**Task details**
According to the turtle dove text, where do turtle doves spend the winter?

**Text provided**
============================================================

Turtle doves symbolize love and faithfulness because they mate for life, work together to build nests and raise their young together. They are immortalized in literary and poetic works, such as the Old Testament, and artists like Shakespeare, Edmund Spenser and Buddy Holly.
The Bible depicts doves as loyal, honest and loving. In Leviticus 12:8, two turtle doves replaced a lamb sacrifice. Mary and Joseph sacrificed two turtle doves in Jerusalem at Christ's birth. Turtle doves are still associated with the Christmas tradition.
In Egyptian, Roman and Chinese societies, doves symbolized innocence, long life, peace, devotion and love, and caring for one's family. Turtle doves spend winters in Africa and breed in Europe, Asia and the Middle East.
Turtle doves are graceful, with long necks, slender bodies and small, gray-blue heads. Turtle doves enjoy fruits and seeds, but occasionally eat grubs, caterpillars and small leaves and buds. Turtle doves flock by day, searching for food and water, and roost at night. These birds suck rather than sip water by dipping their beaks.
They are easy to domesticate and enjoy living near humans. Turtle doves are suitable pets and enjoy eating finely grated carrots, rice, hard-boiled eggs, crushed raw peanuts and mealworms.

============================================================

**Records shown**
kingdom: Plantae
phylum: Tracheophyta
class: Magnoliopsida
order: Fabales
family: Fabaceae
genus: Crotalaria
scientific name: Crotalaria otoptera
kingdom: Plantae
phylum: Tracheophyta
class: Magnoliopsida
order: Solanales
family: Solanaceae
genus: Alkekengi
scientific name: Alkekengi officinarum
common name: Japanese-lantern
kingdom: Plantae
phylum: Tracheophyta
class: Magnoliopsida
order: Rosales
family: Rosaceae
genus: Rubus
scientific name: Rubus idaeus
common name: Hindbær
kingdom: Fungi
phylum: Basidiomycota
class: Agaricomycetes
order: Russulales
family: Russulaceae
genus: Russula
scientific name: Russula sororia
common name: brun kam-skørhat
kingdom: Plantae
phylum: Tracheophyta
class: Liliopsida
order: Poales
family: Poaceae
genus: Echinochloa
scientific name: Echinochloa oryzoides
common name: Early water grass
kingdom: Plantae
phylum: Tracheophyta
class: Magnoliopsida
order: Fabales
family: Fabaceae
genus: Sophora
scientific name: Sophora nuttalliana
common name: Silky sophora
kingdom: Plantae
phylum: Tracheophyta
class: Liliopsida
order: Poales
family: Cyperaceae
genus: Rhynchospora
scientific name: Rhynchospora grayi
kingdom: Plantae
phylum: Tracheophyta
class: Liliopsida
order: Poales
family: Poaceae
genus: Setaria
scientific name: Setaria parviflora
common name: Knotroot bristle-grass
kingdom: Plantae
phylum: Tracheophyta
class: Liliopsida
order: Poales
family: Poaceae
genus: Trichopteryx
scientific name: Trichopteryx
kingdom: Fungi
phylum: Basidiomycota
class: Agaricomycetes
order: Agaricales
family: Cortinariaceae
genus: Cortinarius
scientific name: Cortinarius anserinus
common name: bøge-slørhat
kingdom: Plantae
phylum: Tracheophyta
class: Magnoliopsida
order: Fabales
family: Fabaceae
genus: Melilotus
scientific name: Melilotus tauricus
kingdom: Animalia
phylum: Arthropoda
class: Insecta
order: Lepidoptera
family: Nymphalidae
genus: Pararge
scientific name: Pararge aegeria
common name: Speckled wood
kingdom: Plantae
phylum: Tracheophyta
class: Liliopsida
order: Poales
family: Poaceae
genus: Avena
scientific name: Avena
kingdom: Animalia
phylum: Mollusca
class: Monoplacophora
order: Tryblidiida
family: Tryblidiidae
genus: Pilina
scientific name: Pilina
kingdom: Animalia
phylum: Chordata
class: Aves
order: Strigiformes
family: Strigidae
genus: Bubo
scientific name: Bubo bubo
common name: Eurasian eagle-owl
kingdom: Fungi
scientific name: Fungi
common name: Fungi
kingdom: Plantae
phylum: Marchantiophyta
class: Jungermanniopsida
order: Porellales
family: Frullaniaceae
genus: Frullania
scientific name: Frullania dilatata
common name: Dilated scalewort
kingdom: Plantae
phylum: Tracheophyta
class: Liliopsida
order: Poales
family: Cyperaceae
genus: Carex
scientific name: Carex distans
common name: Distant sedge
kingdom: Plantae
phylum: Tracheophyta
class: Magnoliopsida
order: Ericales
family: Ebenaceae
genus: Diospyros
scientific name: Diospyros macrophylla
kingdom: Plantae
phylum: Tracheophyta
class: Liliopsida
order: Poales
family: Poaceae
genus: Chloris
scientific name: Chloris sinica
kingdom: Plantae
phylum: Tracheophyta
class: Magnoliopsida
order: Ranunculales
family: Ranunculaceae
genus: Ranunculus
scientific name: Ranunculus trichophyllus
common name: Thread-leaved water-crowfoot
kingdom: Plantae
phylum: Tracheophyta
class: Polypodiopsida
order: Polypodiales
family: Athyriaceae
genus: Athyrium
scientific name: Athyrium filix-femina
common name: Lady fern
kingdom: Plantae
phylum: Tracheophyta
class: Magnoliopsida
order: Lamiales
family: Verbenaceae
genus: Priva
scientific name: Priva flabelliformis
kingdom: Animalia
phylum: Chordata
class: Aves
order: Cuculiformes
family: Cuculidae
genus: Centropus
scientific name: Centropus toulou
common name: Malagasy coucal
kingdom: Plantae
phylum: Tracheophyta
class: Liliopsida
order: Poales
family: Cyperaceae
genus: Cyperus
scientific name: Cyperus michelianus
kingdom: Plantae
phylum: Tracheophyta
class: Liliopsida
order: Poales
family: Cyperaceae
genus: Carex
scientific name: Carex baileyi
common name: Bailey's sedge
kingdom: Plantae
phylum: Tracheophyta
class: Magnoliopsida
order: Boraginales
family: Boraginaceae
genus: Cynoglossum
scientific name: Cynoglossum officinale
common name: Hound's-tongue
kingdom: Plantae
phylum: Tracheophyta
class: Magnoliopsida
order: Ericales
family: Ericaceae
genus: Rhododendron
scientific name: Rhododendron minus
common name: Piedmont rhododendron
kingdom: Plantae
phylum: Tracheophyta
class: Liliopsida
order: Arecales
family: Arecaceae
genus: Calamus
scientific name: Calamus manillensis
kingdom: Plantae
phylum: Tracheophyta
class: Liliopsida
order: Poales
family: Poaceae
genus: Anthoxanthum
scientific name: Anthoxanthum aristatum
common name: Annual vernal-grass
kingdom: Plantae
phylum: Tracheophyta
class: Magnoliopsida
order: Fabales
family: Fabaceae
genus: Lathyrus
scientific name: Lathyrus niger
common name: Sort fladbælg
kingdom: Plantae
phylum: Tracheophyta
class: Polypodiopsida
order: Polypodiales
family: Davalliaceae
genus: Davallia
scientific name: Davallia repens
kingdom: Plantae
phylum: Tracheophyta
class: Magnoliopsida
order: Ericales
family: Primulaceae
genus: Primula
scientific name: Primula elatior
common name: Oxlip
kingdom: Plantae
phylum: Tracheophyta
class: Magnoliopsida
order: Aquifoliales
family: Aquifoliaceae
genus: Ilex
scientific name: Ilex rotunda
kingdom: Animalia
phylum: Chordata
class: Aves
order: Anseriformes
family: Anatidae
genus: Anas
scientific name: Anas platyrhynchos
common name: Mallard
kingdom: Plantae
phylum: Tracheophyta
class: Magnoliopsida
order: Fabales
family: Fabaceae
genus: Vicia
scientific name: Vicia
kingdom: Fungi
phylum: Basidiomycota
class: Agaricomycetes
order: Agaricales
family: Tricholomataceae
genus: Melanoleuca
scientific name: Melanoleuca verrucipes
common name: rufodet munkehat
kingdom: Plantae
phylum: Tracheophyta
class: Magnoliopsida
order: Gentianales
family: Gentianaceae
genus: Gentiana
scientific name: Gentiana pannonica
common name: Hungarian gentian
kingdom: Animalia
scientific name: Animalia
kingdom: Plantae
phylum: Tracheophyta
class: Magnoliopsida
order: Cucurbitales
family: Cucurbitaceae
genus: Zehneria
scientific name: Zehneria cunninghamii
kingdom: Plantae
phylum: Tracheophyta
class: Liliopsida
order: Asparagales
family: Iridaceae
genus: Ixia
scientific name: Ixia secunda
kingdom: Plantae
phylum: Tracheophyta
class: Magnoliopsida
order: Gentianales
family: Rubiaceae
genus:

============================================================

**Your response**
In Africa.